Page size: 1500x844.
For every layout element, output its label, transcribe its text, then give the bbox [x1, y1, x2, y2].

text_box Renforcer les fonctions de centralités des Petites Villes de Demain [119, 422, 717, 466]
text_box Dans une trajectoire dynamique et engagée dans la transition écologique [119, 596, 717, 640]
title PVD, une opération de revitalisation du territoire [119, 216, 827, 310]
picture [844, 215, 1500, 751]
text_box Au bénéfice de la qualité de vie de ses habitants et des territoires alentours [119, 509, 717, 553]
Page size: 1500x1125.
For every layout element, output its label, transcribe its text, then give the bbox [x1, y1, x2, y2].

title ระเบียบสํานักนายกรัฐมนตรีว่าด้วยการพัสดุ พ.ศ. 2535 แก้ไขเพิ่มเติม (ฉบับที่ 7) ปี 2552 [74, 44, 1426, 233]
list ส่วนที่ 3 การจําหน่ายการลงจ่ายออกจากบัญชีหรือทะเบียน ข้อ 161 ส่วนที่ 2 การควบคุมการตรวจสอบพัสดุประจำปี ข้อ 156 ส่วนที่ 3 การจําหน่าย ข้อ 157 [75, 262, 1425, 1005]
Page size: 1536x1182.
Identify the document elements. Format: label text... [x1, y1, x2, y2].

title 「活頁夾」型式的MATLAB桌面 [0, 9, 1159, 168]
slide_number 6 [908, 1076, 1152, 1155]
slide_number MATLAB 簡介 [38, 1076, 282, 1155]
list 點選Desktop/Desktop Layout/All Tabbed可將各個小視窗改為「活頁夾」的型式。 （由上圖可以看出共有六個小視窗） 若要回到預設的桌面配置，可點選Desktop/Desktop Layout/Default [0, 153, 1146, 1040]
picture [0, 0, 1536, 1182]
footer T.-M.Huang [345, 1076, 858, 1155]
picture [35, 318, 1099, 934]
══════════
Read the data above. Pull out each line in which the string "Page" appears.

Page size: 1500x844.
Page size: 1500x1125.
Page size: 1536x1182.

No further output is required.